GOAL OF THE EXERCISE »
Swap "collectors" for "collected by" everywhere it occurs in the entries below, and leave every other word as it is.

* start RECORDS FOR THE TASK *

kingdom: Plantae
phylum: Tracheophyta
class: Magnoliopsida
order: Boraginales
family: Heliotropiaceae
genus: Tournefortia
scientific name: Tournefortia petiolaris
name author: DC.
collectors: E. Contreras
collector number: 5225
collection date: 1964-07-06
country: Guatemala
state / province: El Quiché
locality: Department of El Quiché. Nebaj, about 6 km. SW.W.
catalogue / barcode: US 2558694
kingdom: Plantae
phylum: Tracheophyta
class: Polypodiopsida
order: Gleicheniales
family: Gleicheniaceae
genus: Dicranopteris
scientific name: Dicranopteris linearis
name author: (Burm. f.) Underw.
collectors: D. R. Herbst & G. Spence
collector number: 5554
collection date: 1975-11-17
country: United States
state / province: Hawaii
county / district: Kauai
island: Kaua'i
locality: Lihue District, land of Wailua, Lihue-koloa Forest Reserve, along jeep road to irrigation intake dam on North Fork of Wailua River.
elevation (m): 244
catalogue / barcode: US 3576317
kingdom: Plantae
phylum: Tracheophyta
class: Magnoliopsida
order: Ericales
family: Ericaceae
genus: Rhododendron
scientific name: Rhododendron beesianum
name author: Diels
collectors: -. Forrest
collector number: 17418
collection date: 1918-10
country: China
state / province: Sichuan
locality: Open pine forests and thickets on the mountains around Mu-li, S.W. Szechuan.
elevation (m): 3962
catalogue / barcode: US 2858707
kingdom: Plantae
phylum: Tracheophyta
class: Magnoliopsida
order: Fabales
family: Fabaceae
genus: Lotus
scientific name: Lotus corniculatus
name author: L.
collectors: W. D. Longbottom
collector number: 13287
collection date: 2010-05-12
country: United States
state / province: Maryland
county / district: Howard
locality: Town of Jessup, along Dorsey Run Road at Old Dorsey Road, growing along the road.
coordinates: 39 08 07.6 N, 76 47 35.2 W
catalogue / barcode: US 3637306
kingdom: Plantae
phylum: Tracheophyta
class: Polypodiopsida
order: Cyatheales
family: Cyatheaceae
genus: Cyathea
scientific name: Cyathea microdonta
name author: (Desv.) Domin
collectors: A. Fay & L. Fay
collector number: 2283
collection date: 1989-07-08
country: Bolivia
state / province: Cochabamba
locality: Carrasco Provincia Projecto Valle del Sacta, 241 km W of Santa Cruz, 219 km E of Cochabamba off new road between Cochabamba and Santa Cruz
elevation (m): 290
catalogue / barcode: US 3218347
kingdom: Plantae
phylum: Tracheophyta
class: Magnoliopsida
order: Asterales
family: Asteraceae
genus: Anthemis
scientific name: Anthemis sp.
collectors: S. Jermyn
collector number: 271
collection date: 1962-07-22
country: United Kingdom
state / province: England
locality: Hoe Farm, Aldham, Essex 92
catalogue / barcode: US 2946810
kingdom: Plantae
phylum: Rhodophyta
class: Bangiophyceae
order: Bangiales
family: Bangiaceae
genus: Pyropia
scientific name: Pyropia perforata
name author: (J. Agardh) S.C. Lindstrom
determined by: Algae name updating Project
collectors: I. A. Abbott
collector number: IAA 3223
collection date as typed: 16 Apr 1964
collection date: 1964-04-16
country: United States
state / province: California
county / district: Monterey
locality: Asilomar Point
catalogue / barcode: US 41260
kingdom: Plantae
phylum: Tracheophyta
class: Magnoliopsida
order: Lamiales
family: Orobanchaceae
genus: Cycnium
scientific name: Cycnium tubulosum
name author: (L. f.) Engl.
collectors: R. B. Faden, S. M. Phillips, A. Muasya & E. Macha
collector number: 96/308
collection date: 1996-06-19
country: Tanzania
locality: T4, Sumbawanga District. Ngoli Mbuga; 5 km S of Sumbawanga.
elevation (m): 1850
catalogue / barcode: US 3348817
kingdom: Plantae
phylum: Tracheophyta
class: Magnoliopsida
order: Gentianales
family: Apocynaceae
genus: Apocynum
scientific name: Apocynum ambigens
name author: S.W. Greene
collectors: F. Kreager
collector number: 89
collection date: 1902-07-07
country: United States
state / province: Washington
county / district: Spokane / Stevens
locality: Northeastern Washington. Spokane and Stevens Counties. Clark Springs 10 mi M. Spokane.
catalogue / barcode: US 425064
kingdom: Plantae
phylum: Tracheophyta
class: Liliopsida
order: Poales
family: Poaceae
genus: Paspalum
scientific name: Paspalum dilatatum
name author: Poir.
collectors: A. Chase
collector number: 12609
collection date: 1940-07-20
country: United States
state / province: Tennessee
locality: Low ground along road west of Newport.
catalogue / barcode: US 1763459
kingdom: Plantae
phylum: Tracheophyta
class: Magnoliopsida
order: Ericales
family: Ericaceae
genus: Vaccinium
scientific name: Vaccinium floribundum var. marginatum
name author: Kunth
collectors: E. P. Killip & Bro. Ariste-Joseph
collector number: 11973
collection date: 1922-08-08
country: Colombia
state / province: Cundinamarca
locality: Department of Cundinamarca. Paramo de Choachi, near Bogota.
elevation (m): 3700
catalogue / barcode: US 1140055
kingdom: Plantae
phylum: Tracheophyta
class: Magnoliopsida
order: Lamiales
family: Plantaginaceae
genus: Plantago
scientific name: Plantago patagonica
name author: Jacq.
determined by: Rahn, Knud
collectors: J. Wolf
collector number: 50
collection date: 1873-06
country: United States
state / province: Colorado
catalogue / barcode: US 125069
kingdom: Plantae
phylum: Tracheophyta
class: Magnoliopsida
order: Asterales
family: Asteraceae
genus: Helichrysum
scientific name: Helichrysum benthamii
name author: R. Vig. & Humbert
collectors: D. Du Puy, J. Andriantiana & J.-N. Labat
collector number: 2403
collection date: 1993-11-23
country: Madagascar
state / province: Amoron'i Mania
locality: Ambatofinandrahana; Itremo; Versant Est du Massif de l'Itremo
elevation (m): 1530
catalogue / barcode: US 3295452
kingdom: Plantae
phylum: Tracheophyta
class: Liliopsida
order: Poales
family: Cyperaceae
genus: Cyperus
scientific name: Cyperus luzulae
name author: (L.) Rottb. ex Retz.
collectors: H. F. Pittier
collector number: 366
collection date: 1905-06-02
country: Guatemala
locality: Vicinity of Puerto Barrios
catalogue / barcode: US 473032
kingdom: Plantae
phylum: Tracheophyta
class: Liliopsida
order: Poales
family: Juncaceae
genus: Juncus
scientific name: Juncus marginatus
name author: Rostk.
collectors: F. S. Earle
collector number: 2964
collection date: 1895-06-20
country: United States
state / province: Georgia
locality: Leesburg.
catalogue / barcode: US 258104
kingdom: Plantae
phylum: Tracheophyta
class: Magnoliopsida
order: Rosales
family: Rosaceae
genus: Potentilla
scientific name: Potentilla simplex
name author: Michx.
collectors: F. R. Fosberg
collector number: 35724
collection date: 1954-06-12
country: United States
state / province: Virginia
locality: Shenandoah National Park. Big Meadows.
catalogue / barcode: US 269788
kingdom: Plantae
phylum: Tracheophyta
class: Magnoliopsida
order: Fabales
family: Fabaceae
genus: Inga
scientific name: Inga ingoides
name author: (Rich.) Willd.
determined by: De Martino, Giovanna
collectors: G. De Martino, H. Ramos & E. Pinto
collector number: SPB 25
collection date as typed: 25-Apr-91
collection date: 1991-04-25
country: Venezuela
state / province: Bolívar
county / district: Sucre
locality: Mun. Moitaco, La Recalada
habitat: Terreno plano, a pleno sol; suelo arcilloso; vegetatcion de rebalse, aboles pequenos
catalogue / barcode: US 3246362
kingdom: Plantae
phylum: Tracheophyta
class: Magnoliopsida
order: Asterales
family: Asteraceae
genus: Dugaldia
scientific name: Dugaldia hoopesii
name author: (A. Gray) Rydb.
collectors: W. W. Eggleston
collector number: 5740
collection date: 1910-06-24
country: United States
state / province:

* end RECORDS FOR THE TASK *

COMPLETE RESPONSE »
kingdom: Plantae
phylum: Tracheophyta
class: Magnoliopsida
order: Boraginales
family: Heliotropiaceae
genus: Tournefortia
scientific name: Tournefortia petiolaris
name author: DC.
collected by: E. Contreras
collector number: 5225
collection date: 1964-07-06
country: Guatemala
state / province: El Quiché
locality: Department of El Quiché. Nebaj, about 6 km. SW.W.
catalogue / barcode: US 2558694
kingdom: Plantae
phylum: Tracheophyta
class: Polypodiopsida
order: Gleicheniales
family: Gleicheniaceae
genus: Dicranopteris
scientific name: Dicranopteris linearis
name author: (Burm. f.) Underw.
collected by: D. R. Herbst & G. Spence
collector number: 5554
collection date: 1975-11-17
country: United States
state / province: Hawaii
county / district: Kauai
island: Kaua'i
locality: Lihue District, land of Wailua, Lihue-koloa Forest Reserve, along jeep road to irrigation intake dam on North Fork of Wailua River.
elevation (m): 244
catalogue / barcode: US 3576317
kingdom: Plantae
phylum: Tracheophyta
class: Magnoliopsida
order: Ericales
family: Ericaceae
genus: Rhododendron
scientific name: Rhododendron beesianum
name author: Diels
collected by: -. Forrest
collector number: 17418
collection date: 1918-10
country: China
state / province: Sichuan
locality: Open pine forests and thickets on the mountains around Mu-li, S.W. Szechuan.
elevation (m): 3962
catalogue / barcode: US 2858707
kingdom: Plantae
phylum: Tracheophyta
class: Magnoliopsida
order: Fabales
family: Fabaceae
genus: Lotus
scientific name: Lotus corniculatus
name author: L.
collected by: W. D. Longbottom
collector number: 13287
collection date: 2010-05-12
country: United States
state / province: Maryland
county / district: Howard
locality: Town of Jessup, along Dorsey Run Road at Old Dorsey Road, growing along the road.
coordinates: 39 08 07.6 N, 76 47 35.2 W
catalogue / barcode: US 3637306
kingdom: Plantae
phylum: Tracheophyta
class: Polypodiopsida
order: Cyatheales
family: Cyatheaceae
genus: Cyathea
scientific name: Cyathea microdonta
name author: (Desv.) Domin
collected by: A. Fay & L. Fay
collector number: 2283
collection date: 1989-07-08
country: Bolivia
state / province: Cochabamba
locality: Carrasco Provincia Projecto Valle del Sacta, 241 km W of Santa Cruz, 219 km E of Cochabamba off new road between Cochabamba and Santa Cruz
elevation (m): 290
catalogue / barcode: US 3218347
kingdom: Plantae
phylum: Tracheophyta
class: Magnoliopsida
order: Asterales
family: Asteraceae
genus: Anthemis
scientific name: Anthemis sp.
collected by: S. Jermyn
collector number: 271
collection date: 1962-07-22
country: United Kingdom
state / province: England
locality: Hoe Farm, Aldham, Essex 92
catalogue / barcode: US 2946810
kingdom: Plantae
phylum: Rhodophyta
class: Bangiophyceae
order: Bangiales
family: Bangiaceae
genus: Pyropia
scientific name: Pyropia perforata
name author: (J. Agardh) S.C. Lindstrom
determined by: Algae name updating Project
collected by: I. A. Abbott
collector number: IAA 3223
collection date as typed: 16 Apr 1964
collection date: 1964-04-16
country: United States
state / province: California
county / district: Monterey
locality: Asilomar Point
catalogue / barcode: US 41260
kingdom: Plantae
phylum: Tracheophyta
class: Magnoliopsida
order: Lamiales
family: Orobanchaceae
genus: Cycnium
scientific name: Cycnium tubulosum
name author: (L. f.) Engl.
collected by: R. B. Faden, S. M. Phillips, A. Muasya & E. Macha
collector number: 96/308
collection date: 1996-06-19
country: Tanzania
locality: T4, Sumbawanga District. Ngoli Mbuga; 5 km S of Sumbawanga.
elevation (m): 1850
catalogue / barcode: US 3348817
kingdom: Plantae
phylum: Tracheophyta
class: Magnoliopsida
order: Gentianales
family: Apocynaceae
genus: Apocynum
scientific name: Apocynum ambigens
name author: S.W. Greene
collected by: F. Kreager
collector number: 89
collection date: 1902-07-07
country: United States
state / province: Washington
county / district: Spokane / Stevens
locality: Northeastern Washington. Spokane and Stevens Counties. Clark Springs 10 mi M. Spokane.
catalogue / barcode: US 425064
kingdom: Plantae
phylum: Tracheophyta
class: Liliopsida
order: Poales
family: Poaceae
genus: Paspalum
scientific name: Paspalum dilatatum
name author: Poir.
collected by: A. Chase
collector number: 12609
collection date: 1940-07-20
country: United States
state / province: Tennessee
locality: Low ground along road west of Newport.
catalogue / barcode: US 1763459
kingdom: Plantae
phylum: Tracheophyta
class: Magnoliopsida
order: Ericales
family: Ericaceae
genus: Vaccinium
scientific name: Vaccinium floribundum var. marginatum
name author: Kunth
collected by: E. P. Killip & Bro. Ariste-Joseph
collector number: 11973
collection date: 1922-08-08
country: Colombia
state / province: Cundinamarca
locality: Department of Cundinamarca. Paramo de Choachi, near Bogota.
elevation (m): 3700
catalogue / barcode: US 1140055
kingdom: Plantae
phylum: Tracheophyta
class: Magnoliopsida
order: Lamiales
family: Plantaginaceae
genus: Plantago
scientific name: Plantago patagonica
name author: Jacq.
determined by: Rahn, Knud
collected by: J. Wolf
collector number: 50
collection date: 1873-06
country: United States
state / province: Colorado
catalogue / barcode: US 125069
kingdom: Plantae
phylum: Tracheophyta
class: Magnoliopsida
order: Asterales
family: Asteraceae
genus: Helichrysum
scientific name: Helichrysum benthamii
name author: R. Vig. & Humbert
collected by: D. Du Puy, J. Andriantiana & J.-N. Labat
collector number: 2403
collection date: 1993-11-23
country: Madagascar
state / province: Amoron'i Mania
locality: Ambatofinandrahana; Itremo; Versant Est du Massif de l'Itremo
elevation (m): 1530
catalogue / barcode: US 3295452
kingdom: Plantae
phylum: Tracheophyta
class: Liliopsida
order: Poales
family: Cyperaceae
genus: Cyperus
scientific name: Cyperus luzulae
name author: (L.) Rottb. ex Retz.
collected by: H. F. Pittier
collector number: 366
collection date: 1905-06-02
country: Guatemala
locality: Vicinity of Puerto Barrios
catalogue / barcode: US 473032
kingdom: Plantae
phylum: Tracheophyta
class: Liliopsida
order: Poales
family: Juncaceae
genus: Juncus
scientific name: Juncus marginatus
name author: Rostk.
collected by: F. S. Earle
collector number: 2964
collection date: 1895-06-20
country: United States
state / province: Georgia
locality: Leesburg.
catalogue / barcode: US 258104
kingdom: Plantae
phylum: Tracheophyta
class: Magnoliopsida
order: Rosales
family: Rosaceae
genus: Potentilla
scientific name: Potentilla simplex
name author: Michx.
collected by: F. R. Fosberg
collector number: 35724
collection date: 1954-06-12
country: United States
state / province: Virginia
locality: Shenandoah National Park. Big Meadows.
catalogue / barcode: US 269788
kingdom: Plantae
phylum: Tracheophyta
class: Magnoliopsida
order: Fabales
family: Fabaceae
genus: Inga
scientific name: Inga ingoides
name author: (Rich.) Willd.
determined by: De Martino, Giovanna
collected by: G. De Martino, H. Ramos & E. Pinto
collector number: SPB 25
collection date as typed: 25-Apr-91
collection date: 1991-04-25
country: Venezuela
state / province: Bolívar
county / district: Sucre
locality: Mun. Moitaco, La Recalada
habitat: Terreno plano, a pleno sol; suelo arcilloso; vegetatcion de rebalse, aboles pequenos
catalogue / barcode: US 3246362
kingdom: Plantae
phylum: Tracheophyta
class: Magnoliopsida
order: Asterales
family: Asteraceae
genus: Dugaldia
scientific name: Dugaldia hoopesii
name author: (A. Gray) Rydb.
collected by: W. W. Eggleston
collector number: 5740
collection date: 1910-06-24
country: United States
state / province:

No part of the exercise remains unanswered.